## Extract provided:

Spec.md
The spec.md file is the single most important document produced as part of the speckit’s SDD workflow. It is the first piece of documentation produced, setting the direction for the remaining documentation. It is the most durable artifact of the documentation. The spec.md file is the only place that captures what the program is supposed to accomplish, and why this behavior is being implemented. It is information dense, and durable. Since it describes what the program should do, without getting into the details of how, it is most likely to remain relevant over time.
In this blog post, we’ll look at what parts make up the spec.md file, how to generate a great one, and how to evaluate/code review a spec.md file.

Crafting a great spec.md
A spec.md file should define all of the observable behavior you care about. You should be willing to give your spec.md to someone else, and no matter how they choose to implement it, as long as it meets the desired behavior, you would be happy with it. This doesn’t mean everything needs to be lawyered to death, though. It means focusing on the aspects you care about, leaving flexibility for the parts where different solutions might exist.
A spec.md is not the place to define the internal behavior or structure that you might care about. It’s someone else’s job (aka the plan stage) to combine the user stories & requirements of a spec with our technical knowledge to guide any internal considerations.
Spec.md files make PM’s & testers happy.
Plan documents make engineers happy.
User stories frame the objectives, write them with intention
Outcomes are not user stories. Engineers especially have a tendency to think “I need my REST endpoints to have these parameters, this type of validation etc”. Stop, for just a second. All of those details are important, and we’ll get to them, but ask yourself why am I doing these things?

## Dataset section:
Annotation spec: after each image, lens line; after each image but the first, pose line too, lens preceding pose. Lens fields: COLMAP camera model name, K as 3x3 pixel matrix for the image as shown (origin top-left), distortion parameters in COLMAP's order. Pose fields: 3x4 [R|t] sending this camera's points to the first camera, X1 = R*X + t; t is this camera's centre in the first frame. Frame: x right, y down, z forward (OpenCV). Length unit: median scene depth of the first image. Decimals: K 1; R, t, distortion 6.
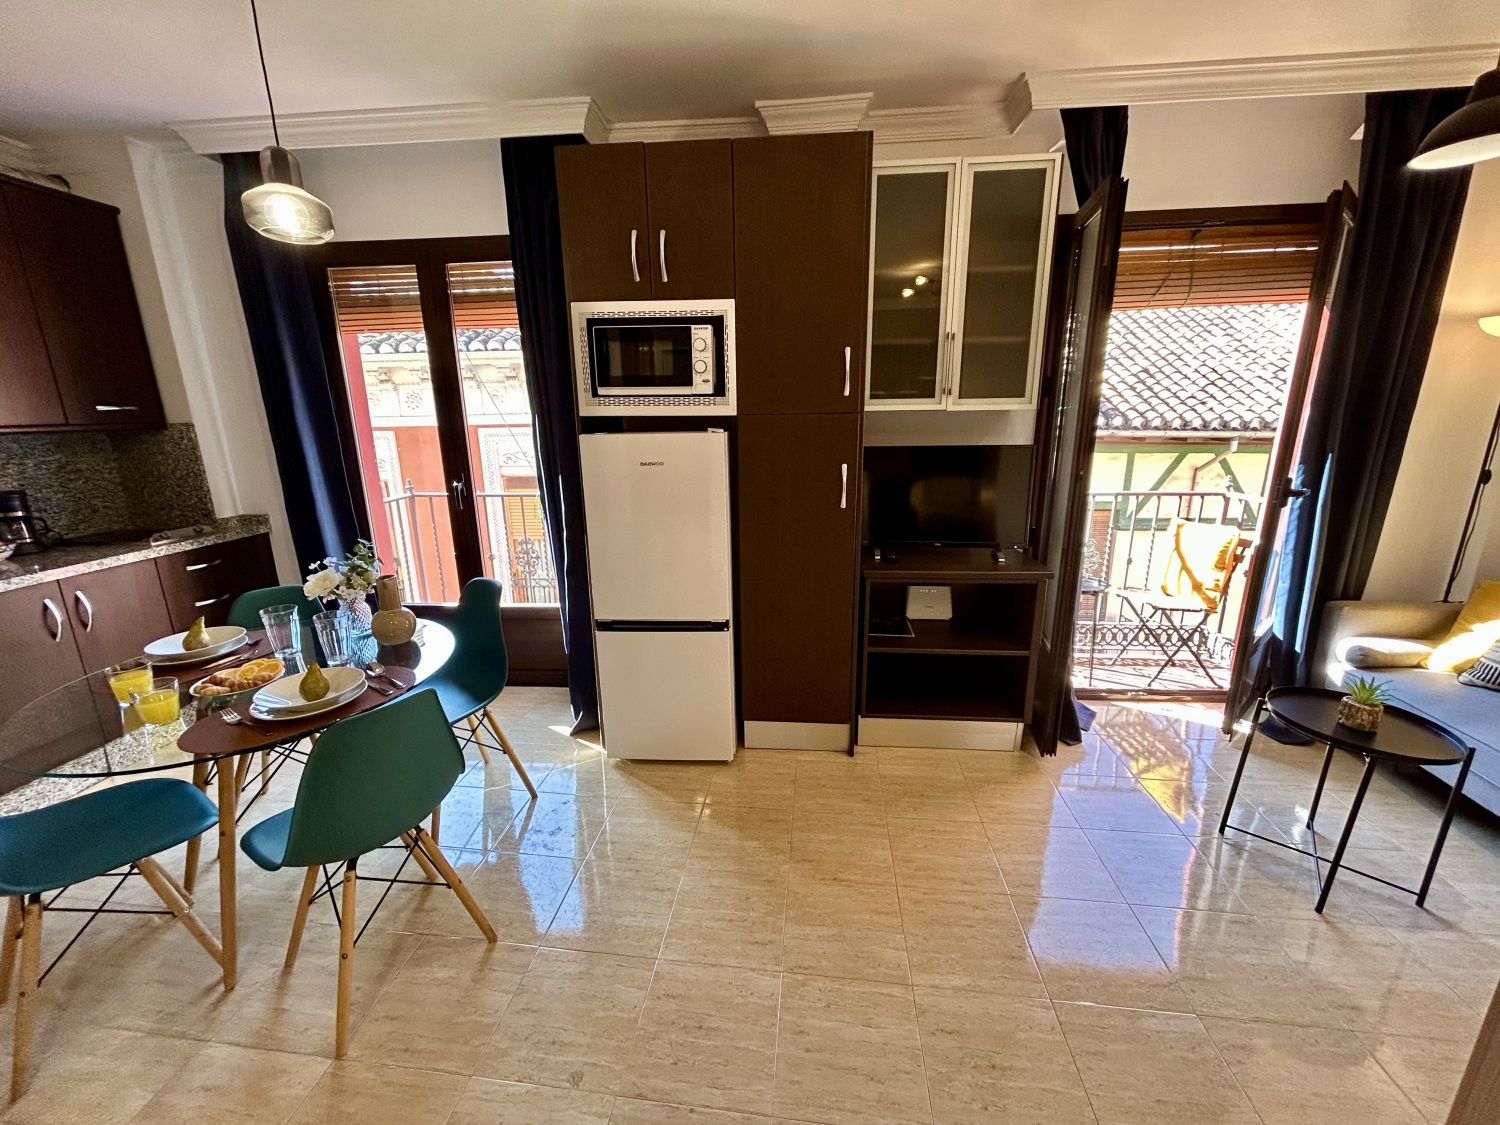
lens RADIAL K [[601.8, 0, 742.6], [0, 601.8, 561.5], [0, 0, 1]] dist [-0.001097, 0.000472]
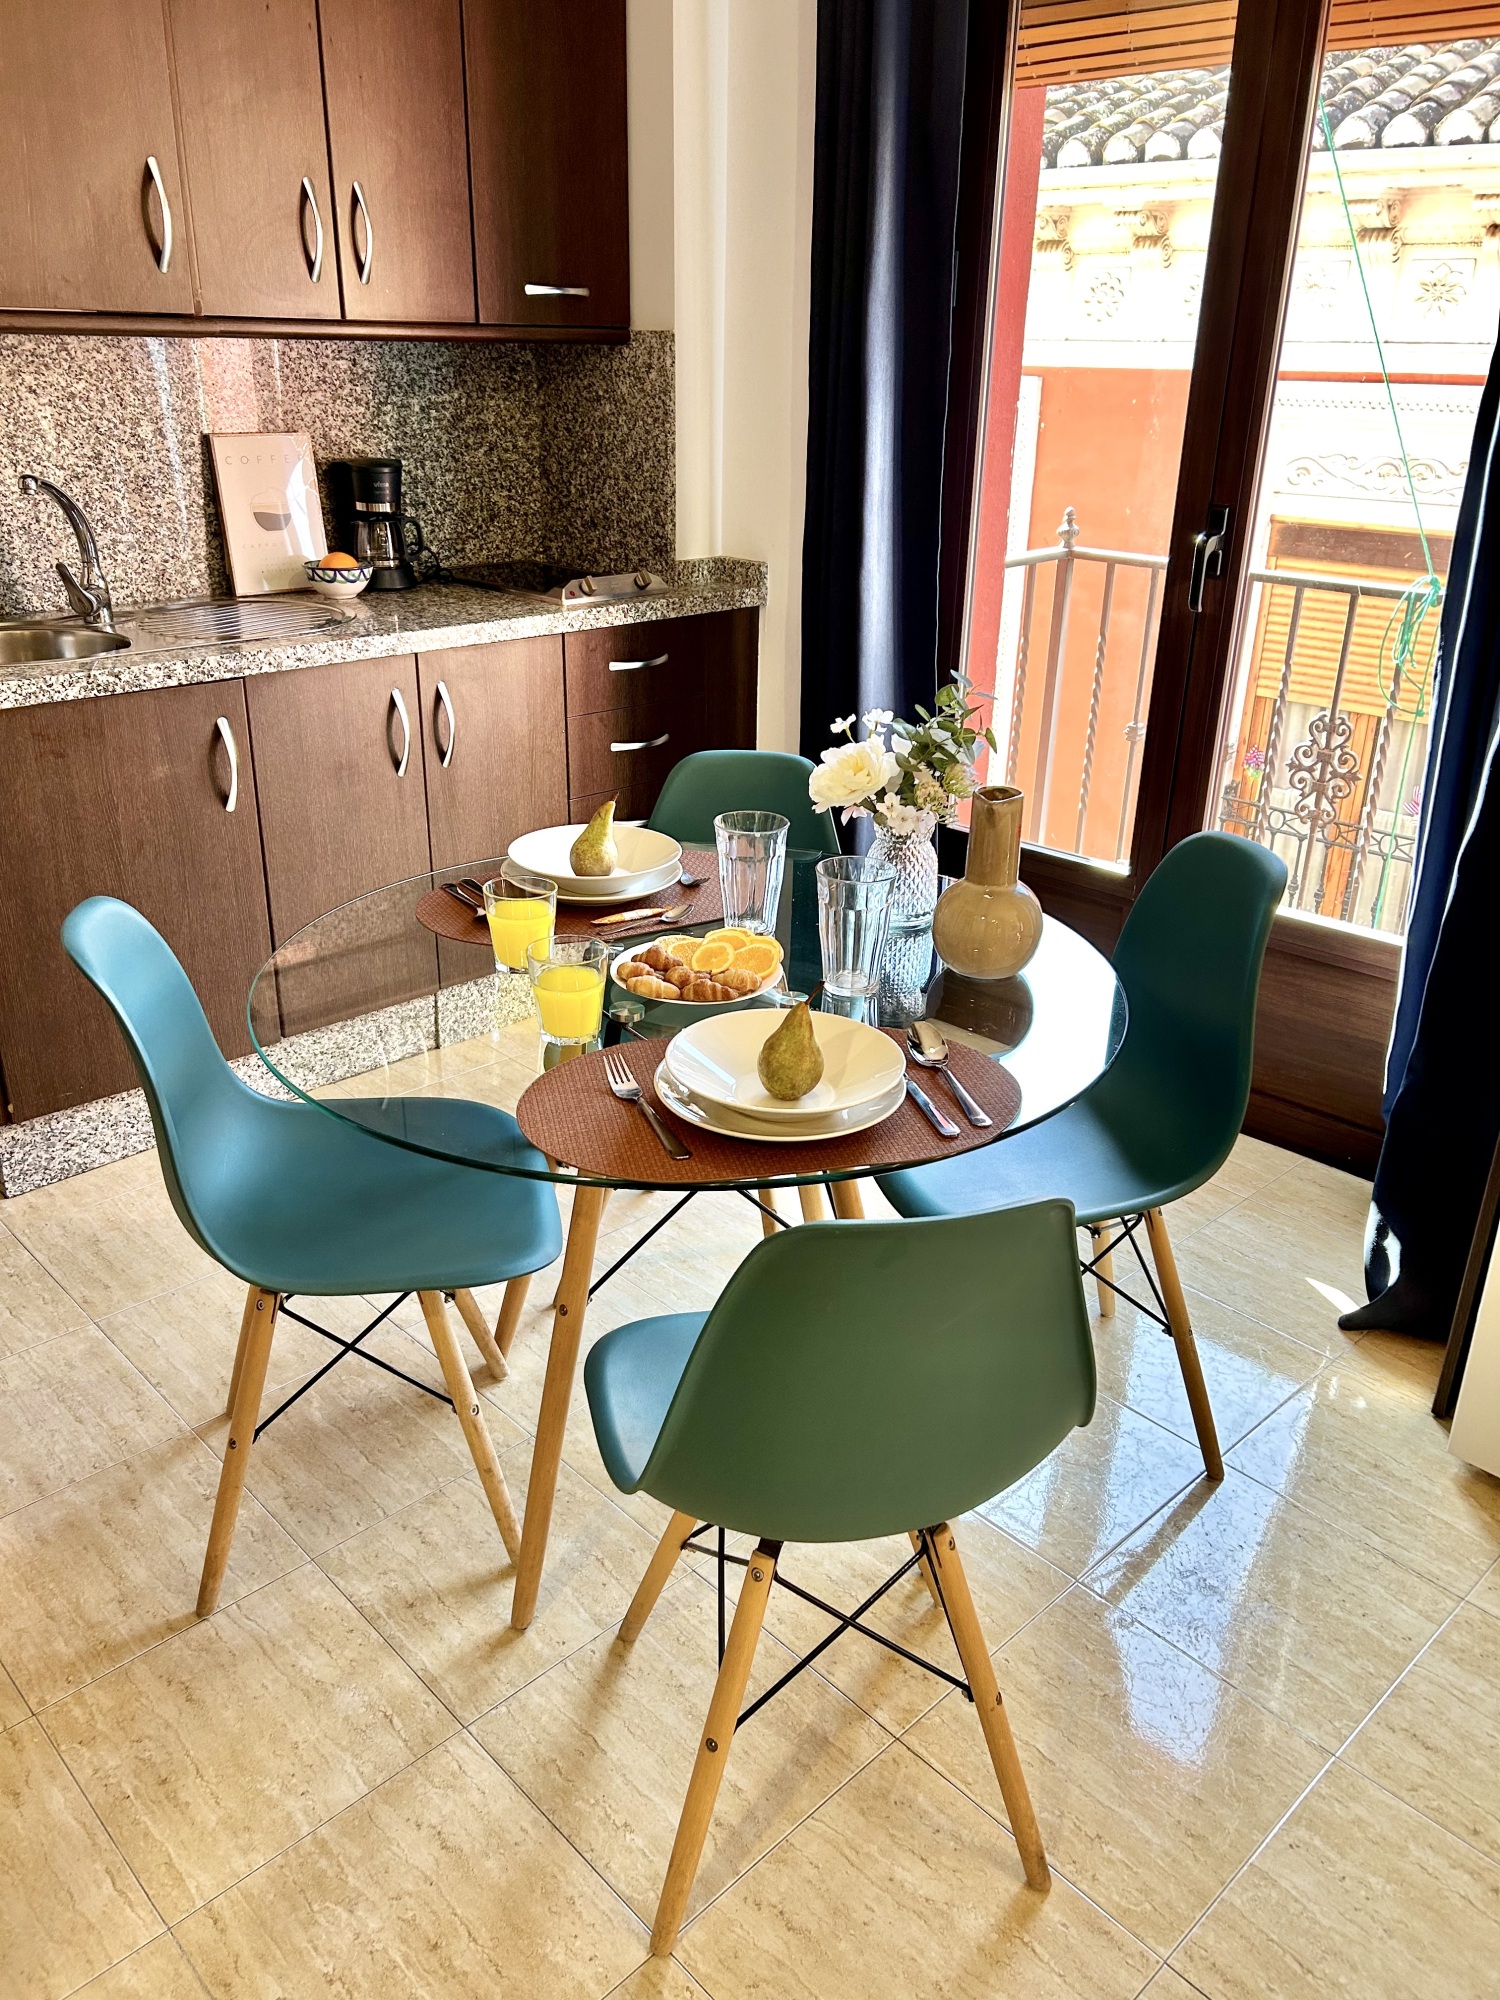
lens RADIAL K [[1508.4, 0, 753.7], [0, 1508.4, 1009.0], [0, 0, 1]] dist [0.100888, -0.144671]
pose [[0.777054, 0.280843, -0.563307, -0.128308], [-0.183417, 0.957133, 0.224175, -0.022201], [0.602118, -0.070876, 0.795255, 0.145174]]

## Problems to solve:
[a] Using the blog post on spec.md files, say whether each statement agrees with it, answering yes or no and quoting the words that decide it: (i) the spec.md file is the first piece of documentation produced; (ii) a spec.md should define the program's internal structure; (iii) plan documents make testers happy.
[b] Resume the blog post on spec.md files, picking up right after its final sentence.

## Answers below:
[a]
(i) Yes: "It is the first piece of documentation produced"
(ii) No: "A spec.md is not the place to define the internal behavior or structure that you might care about."
(iii) No: "Plan documents make engineers happy."

[b]
- Define your user. Is it a customer on your SaaS platform? Sometimes our users are developers who are trying to consume our SDK or API. Sometimes our users are ourselves, in order to simplify or improve development of the codebase
- What is the goal the user is trying to accomplish? Not the steps, the goal.
- What benefits does the user get when they accomplish their goal? Why is this important?
There are lots of articles written about “How to write a user story”, and will help to understand the correct framing. Take the patterns to heart, and don’t just add “As a user, I want to ABC because XYZ” madlibs style. Importantly, AI is really bad at writing user stories, so you really need to understand the process, and you need to bring to the table strong opinions about what is to be accomplished.
Here’s a list of some of the ways AI tends to mess up the user stories:
- “Why is this important: This adds foundational capabilities to blah blah” – This is AI-speak for I don’t know why we’re working on this feature. That’s okay, because it’s your job to provide the context for where this is going and why something is needed
- “A user needs to call the GET /abc/endpoint to get a list of blah blahs” – This needs to go up a level into _why_ we are doing these things
- “Error formats need to be in XYZ structure”, or similarly: “Output is in JSON format” – These are not user stories at all, these are acceptance criteria of user stories
Acceptance criteria – not too hot, not too cold, just right
A sign of a well-written user story is that the acceptance criteria naturally flows from it. The acceptance criteria should be written from the perspective of the test team. The test team is looking for:
- What are the scenarios that I care about? What is supposed to happen when circumstances happen?
- What are the known failure modes, and how should the system handle them?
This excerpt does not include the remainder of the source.